Either the manual or automatic stop must be used to terminate the charge cycle because the output voltage can exceed 600 V and either the capacitor or transistor will fail. Tests using the automatic stop gave an average total pulse count of 415,000. This total pulse count yields a charge time of 8.3 sec. The difference between the result and the design charge time of 10 sec is due to a smaller capacitor (measured at 5.8 µF), a reference diode that was slightly below nominal and, most of all, an efficiency that was better than 50%.

Fig. 6 is the charging waveform. The waveform was made by replacing the output monitor with the 10-MΩ input impedance of a X10 oscilloscope probe. Fig. 7 shows the voltage between the drain lead of the MOSFET and ground just before stop.

When designing a circuit of this type, there are a couple of pitfalls. One is the inherent danger of a high voltage. High voltage requires careful layout with attention to safety. The other common problem with this type of circuit is the storage capacitor itself. Finding a capacitor with low enough leakage at the operating condition can be a difficult task. Capacitor specifications sometimes specify leakage values at one-tenth of the rated voltage.

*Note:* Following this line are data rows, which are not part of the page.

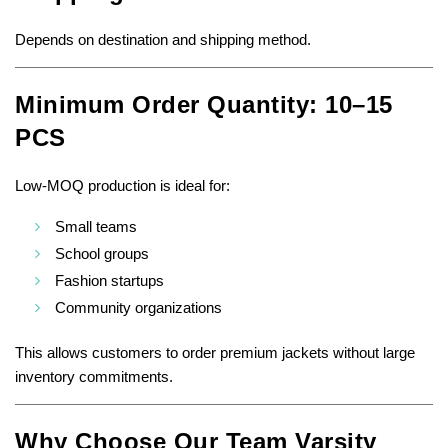
Depends on destination and shipping method.
Minimum Order Quantity: 10–15
PCS
Low-MOQ production is ideal for:
Small teams
School groups
Fashion startups
Community organizations
This allows customers to order premium jackets without large
inventory commitments.
Why Choose Our Team Varsity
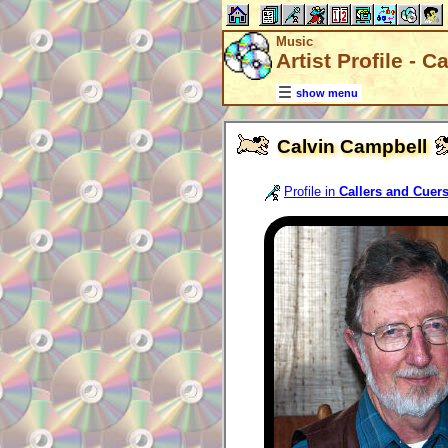
Music
Artist Profile - 
show menu
Calvin Campbell
Profile in
Callers and Cuer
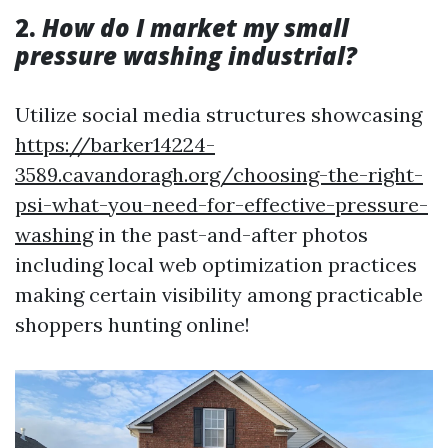
2.
How do I market my small
pressure washing industrial?
Utilize social media structures showcasing
https://barker14224-
3589.cavandoragh.org/choosing-the-right-
psi-what-you-need-for-effective-pressure-
washing
in the past-and-after photos
including local web optimization practices
making certain visibility among practicable
shoppers hunting online!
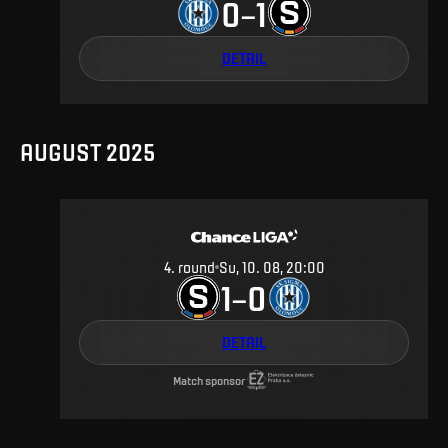
0
1
–
DETAIL
AUGUST 2025
4
.
round
Su, 10. 08, 20:00
1
0
–
DETAIL
Match sponsor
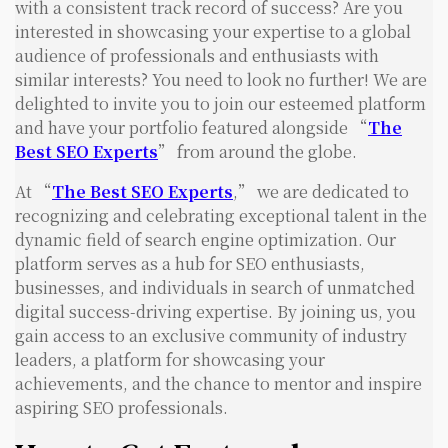
with a consistent track record of success? Are you
interested in showcasing your expertise to a global
audience of professionals and enthusiasts with
similar interests? You need to look no further! We are
delighted to invite you to join our esteemed platform
and have your portfolio featured alongside “
The
Best SEO Experts
” from around the globe.
At “
The Best SEO Experts
,” we are dedicated to
recognizing and celebrating exceptional talent in the
dynamic field of search engine optimization. Our
platform serves as a hub for SEO enthusiasts,
businesses, and individuals in search of unmatched
digital success-driving expertise. By joining us, you
gain access to an exclusive community of industry
leaders, a platform for showcasing your
achievements, and the chance to mentor and inspire
aspiring SEO professionals.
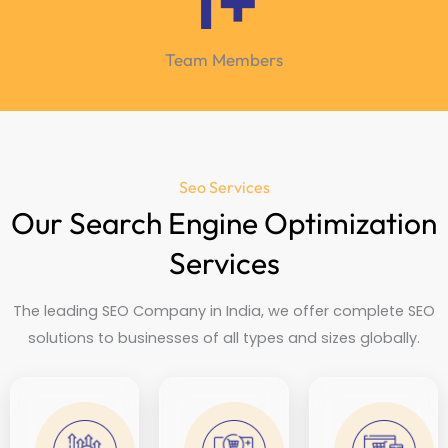
1
+
Team Members
Seo Services
Our Search Engine Optimization
Services
The leading SEO Company in India, we offer complete SEO
solutions to businesses of all types and sizes globally.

Leakage currents near the full voltage may be many times the given value rather than would be the expected linear change. The capacitor used in the example is a metallized polyester film type.

The information provided will help engineers design capacitor charging circuits. The equations and procedures presented give insight into the interaction of variables. This information can be adapted and used for testing most capacitor charging circuit designs.

### References

1. Pressman, Abraham I., Switching Power Supply Design, 2nd Edition, McGraw-Hill, ISBN 0-07-052236-7, 1998.

2. Linear Technology Corp., LT3468 Data sheet, LT/TP0105 IK Rev A, 2003.

3. Pressman, Abraham I., Switching Power Supply Design, Chapter 4.3.2., 2nd Edition, McGraw-Hill, ISBN 0-07-052236-7, 1998.

4. Dixon, Lloyd H. Magnetics Design Handbook, Texas Instruments, 2001.